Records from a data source
↓

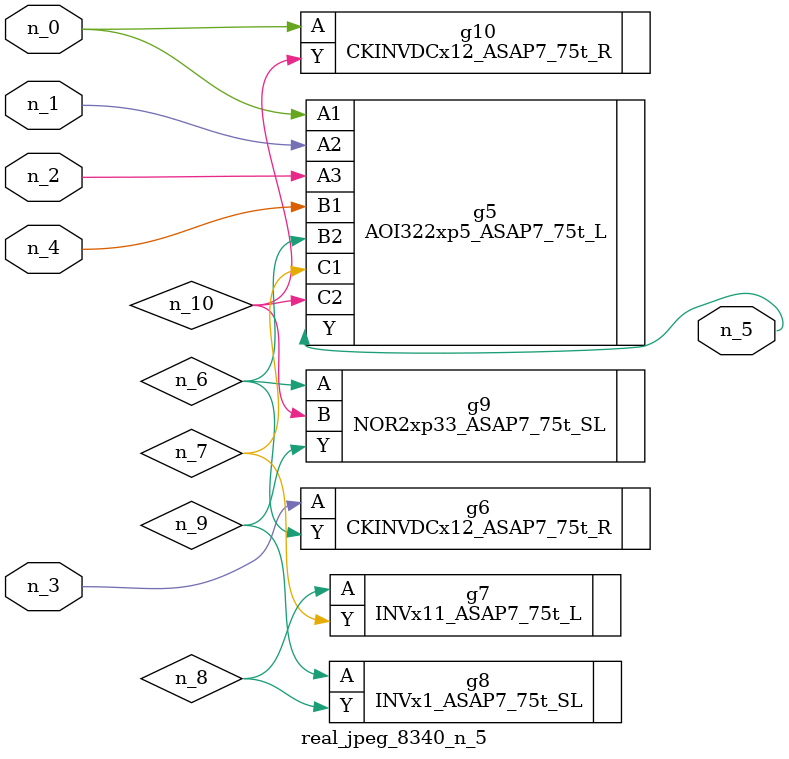
<source format=v>
module real_jpeg_8340_n_5 (n_4, n_0, n_1, n_2, n_3, n_5);

input n_4;
input n_0;
input n_1;
input n_2;
input n_3;

output n_5;

wire n_8;
wire n_6;
wire n_7;
wire n_10;
wire n_9;

AOI322xp5_ASAP7_75t_L g5 ( 
.A1(n_0),
.A2(n_1),
.A3(n_2),
.B1(n_4),
.B2(n_6),
.C1(n_7),
.C2(n_10),
.Y(n_5)
);

CKINVDCx12_ASAP7_75t_R g10 ( 
.A(n_0),
.Y(n_10)
);

CKINVDCx12_ASAP7_75t_R g6 ( 
.A(n_3),
.Y(n_6)
);

NOR2xp33_ASAP7_75t_SL g9 ( 
.A(n_6),
.B(n_10),
.Y(n_9)
);

INVx11_ASAP7_75t_L g7 ( 
.A(n_8),
.Y(n_7)
);

INVx1_ASAP7_75t_SL g8 ( 
.A(n_9),
.Y(n_8)
);


endmodule
</source>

↑

■ **YOUR OBJECTIVE**: Pull together all lines from the data that mention the word "input".

■ **PROBLEM SOLUTION**:
input n_4;
input n_0;
input n_1;
input n_2;
input n_3;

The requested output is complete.